There are many sceptics who would scoff at the notion of turning a profit at a club the size of United but Ogren hasn’t given up on that idea. He believes it can still be done.
“I do,” he insisted. “Absolutely.
“It’s hard to make money and that’s why the academy is such a big part of our plan. It’s vital.
“It will potentially be affected like every other area of the club – everything is on the table right now. But we’re committed to our academy.
“Investing in Scottish football isn’t a get rich quick scheme.
“There’s a risk involved and I was told many times that I should get my head examined. I was told that if I wanted to make money this was not the way to do it.
“It was a risk I was willing to accept because I had faith in our plan and I had faith in our fans. They have been awesome.
‘Dundee United are going to survive but it could get messy’
“What I can’t accept is the government saying we can’t have any of those fans in our stadium without financial support to assist us. It’s hurting us badly – not just us but the rest of Scottish football.

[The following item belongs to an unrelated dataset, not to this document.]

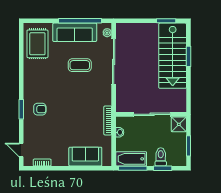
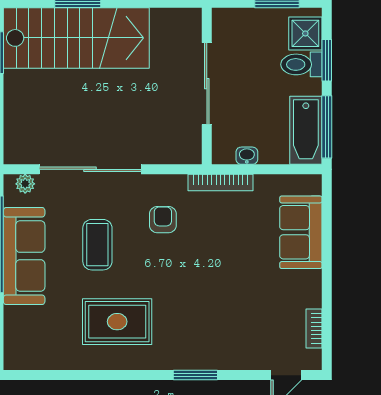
rug: (37, 44) -> (117, 322), moved
armchair: (40, 109) -> (163, 220), moved
shower: (179, 124) -> (305, 33), moved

“Is Dundee United going to survive? Yes it’s going to survive, but it could get messy.
“I didn’t invest in this cub to see it go away. We’re going to do what we have to do to survive this.”
It isn’t just getting supporters into Tannadice that needs to happen, it’s getting them into Tannadice in “meaningful” numbers.
“Five hundred isn’t meaningful and actually it would cause us more of a problem than help us,” he said. “It wouldn’t meet our costs.
“If it’s 500 to start, then great. But let’s also have a plan to ratchet that up incrementally so we can have something meaningful.
“We’ve got over 5,000 season ticket holders and our goal would be to get them in. We all rely heavily on match day revenue.”
It was around about this time last year that United posted a financial loss of over £3 million in their annual accounts.
Unsurprisingly, the figures are going to make grim reading in 2020.
“We’re definitely going to have another loss,” said Ogren. “It’s just a question of how big.
“We haven’t finalised the books. We got hurt badly at the end of last year and it will be bad again.”
Ogren’s message to Dundee United employees is this.
“I’d like to thank them for their understanding in anticipation of the cuts that are coming at the club.
“I appreciate their personal sacrifice and I’m more committed to them and the club than ever.”